→ YOUR ASSIGNMENT: How many lines of the records hold the string "Baja"? Reply with the number alone.

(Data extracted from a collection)
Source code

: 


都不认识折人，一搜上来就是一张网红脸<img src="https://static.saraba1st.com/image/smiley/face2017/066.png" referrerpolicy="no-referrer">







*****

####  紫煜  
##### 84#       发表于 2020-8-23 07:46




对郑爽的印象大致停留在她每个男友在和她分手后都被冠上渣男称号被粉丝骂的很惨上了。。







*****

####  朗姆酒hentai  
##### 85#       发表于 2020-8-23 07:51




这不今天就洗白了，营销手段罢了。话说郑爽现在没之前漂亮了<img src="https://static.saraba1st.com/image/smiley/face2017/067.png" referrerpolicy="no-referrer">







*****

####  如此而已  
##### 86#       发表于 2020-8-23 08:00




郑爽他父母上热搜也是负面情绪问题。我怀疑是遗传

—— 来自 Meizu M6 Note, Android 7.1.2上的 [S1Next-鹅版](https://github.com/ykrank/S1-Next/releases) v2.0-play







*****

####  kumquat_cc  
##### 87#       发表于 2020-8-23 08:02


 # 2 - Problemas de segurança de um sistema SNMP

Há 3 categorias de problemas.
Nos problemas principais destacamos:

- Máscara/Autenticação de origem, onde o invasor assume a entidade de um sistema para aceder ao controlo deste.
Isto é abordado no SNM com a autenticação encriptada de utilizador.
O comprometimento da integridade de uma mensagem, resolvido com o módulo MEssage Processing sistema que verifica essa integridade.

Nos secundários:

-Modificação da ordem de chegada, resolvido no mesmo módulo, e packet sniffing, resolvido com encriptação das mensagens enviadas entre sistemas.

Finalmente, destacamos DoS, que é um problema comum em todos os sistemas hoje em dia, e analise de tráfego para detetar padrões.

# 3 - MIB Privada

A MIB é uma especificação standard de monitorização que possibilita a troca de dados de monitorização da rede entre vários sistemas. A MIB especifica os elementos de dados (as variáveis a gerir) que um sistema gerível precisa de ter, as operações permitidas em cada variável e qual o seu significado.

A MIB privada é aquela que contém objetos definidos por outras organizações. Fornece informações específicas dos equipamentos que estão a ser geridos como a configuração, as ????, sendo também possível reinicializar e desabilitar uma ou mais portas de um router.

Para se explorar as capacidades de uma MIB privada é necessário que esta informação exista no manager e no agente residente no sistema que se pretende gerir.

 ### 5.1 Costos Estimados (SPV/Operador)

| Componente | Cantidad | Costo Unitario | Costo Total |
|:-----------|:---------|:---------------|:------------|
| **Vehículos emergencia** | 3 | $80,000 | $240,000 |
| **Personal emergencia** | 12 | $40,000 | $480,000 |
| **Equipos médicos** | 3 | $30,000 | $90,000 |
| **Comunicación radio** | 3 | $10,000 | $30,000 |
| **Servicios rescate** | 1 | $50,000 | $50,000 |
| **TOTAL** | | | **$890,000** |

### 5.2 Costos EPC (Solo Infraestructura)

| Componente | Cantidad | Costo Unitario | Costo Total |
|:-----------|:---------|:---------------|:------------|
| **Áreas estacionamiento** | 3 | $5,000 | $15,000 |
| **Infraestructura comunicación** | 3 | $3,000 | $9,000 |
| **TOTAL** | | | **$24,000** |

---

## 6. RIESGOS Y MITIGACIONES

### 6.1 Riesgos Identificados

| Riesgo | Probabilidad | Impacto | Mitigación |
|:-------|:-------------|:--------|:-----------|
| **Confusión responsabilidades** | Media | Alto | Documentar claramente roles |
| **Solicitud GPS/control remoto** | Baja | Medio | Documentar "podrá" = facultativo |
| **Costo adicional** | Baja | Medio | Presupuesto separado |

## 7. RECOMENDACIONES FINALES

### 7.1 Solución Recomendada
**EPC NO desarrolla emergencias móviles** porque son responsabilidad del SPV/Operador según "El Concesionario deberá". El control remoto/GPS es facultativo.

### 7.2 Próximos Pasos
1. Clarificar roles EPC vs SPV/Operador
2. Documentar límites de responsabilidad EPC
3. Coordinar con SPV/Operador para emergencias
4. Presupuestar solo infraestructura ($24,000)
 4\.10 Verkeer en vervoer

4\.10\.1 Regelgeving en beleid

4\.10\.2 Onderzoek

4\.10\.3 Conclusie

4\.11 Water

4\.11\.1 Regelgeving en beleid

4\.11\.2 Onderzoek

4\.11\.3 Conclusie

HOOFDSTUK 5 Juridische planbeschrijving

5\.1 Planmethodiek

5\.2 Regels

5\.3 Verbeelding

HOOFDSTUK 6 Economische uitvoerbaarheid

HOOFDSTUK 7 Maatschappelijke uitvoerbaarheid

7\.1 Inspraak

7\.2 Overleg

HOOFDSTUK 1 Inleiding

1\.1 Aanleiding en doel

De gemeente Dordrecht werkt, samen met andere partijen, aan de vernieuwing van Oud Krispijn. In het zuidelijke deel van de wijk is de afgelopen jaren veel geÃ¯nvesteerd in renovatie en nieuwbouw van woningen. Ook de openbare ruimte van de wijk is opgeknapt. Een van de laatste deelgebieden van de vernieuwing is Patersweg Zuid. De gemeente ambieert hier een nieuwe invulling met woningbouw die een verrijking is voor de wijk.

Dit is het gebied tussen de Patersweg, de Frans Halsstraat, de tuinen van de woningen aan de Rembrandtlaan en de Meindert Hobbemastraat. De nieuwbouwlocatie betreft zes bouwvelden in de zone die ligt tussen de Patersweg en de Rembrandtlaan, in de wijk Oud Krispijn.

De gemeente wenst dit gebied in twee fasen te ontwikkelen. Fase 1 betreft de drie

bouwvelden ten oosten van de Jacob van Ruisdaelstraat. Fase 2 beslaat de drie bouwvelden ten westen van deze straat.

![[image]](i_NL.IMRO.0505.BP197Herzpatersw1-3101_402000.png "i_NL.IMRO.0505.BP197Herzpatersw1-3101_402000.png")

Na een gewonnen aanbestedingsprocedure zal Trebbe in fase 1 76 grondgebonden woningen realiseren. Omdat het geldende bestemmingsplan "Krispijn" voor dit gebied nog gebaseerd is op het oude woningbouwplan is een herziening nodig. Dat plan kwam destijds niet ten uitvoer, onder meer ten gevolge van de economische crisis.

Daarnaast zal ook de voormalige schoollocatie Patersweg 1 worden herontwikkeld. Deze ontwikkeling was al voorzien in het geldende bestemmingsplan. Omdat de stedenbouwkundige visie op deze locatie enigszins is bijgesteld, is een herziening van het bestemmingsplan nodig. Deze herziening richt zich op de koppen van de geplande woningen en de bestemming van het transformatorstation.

→ ANSWER FOR THIS EXERCISE: 2